Northumbrian: An Old English (Anglo-Saxon) dialect, which was the parent of the Northern division of Middle English.
Norwegian: A Scandinavian (North Germanic) language, spoken by about 3,000,000 native speakers. (Cf. Landsmål and Riksmål.)
noun: A word designating or naming a person, living being, object, thing, etc. A proper noun is the name of one specific entity, whereas a common noun designates an entire class, category or group or any member thereof.
noun-equivalent: A word (pronoun, participle, adjective) or group of words used in the sense and function of a noun.
noun language: A language which uses mainly or solely nominal sentences (q.v.).
noun numeral: A numeral used as a noun.
noun sentence: See nominal sentence.
noun-word: A term used by Sweet collectively for nouns and other words used in a noun function.
Novial: An artificial language created by Otto Jespersen in 1928.
Nubian: An African Negro language, spoken by about 300,000 persons in the Nile valley and the Anglo-Egyptian Sudan; a member of the Sudanese-Guinean family of languages.
nucleus: See kernel.
number: The grammatical distinction, common to the majority of the principal families or groups of languages, based on a morphological differentiation according as the speaker intends to designate one object, thing, etc., or more than one. The form designating one is called the singular, that designating more than one is the plural. Some languages have also distinct forms to designate two (dual), some even forms to designate three (trial) and even four (quatrial). On the other hand, certain languages attach no importance to number distinction and indicate number, by special linguistic devices, only when especially emphasized or absolutely necessary for the proper interpretation of the utterance.
number concord: The grammatical agreement, as to number, of those words in a sentence which are syntactically interrelated.
numeral: A word indicating number or quantity and relationship as to number and quantity. Numerals answer the question “How many?” (cardinals), “Which one in sequence?” (ordinals), “How many times?” (iteratives), “How many fold?” (multiplicatives), “What fraction?” (partitives), etc.
numeral classifier: See auxiliary numerals.
numeral pronoun: A term occasionally used for a word which denotes an indefinite number of persons or things.

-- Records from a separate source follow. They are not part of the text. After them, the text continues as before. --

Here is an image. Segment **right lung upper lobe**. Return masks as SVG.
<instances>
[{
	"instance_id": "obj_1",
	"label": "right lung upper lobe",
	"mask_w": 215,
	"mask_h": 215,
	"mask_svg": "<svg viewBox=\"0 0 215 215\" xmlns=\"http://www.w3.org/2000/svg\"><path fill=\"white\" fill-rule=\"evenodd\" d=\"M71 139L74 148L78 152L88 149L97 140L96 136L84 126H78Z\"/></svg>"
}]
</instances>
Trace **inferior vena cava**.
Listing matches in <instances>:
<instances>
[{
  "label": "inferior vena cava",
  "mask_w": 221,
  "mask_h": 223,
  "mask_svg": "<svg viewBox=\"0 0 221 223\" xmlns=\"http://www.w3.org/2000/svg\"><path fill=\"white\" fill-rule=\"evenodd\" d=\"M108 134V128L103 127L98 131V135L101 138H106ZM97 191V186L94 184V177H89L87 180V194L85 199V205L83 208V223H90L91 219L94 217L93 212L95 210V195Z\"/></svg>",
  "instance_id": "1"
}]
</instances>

numerative classifiers: Various words which in Japanese, in Chinese, and in other languages are inserted between a numeral and the substantive to which the numeral refers, also between a demonstrative and a noun.
numerical metanalysis: Jespersen’s term for the change which causes a word which was originally singular to be regarded now as plural, or vice-versa.
nunation: In Arabic, the suffixation, in certain cases, of the letter nun [n] to words ending in a short vowel.
Nyamwezi: An East African Negro language, member of the Bantu family of languages.
Nyanja: An African Negro language (also called Nyanza, Nyasa, Nyassa, etc.) spoken, in various dialects, by about 1,500,000 persons in Nyasaland in eastern Central Africa; a member of the Bantu family of languages.
Nyaturu: An East African Negro language, member of the Bantu family of languages.
Nyoro: An African Negro language, member of the Bantu family of languages.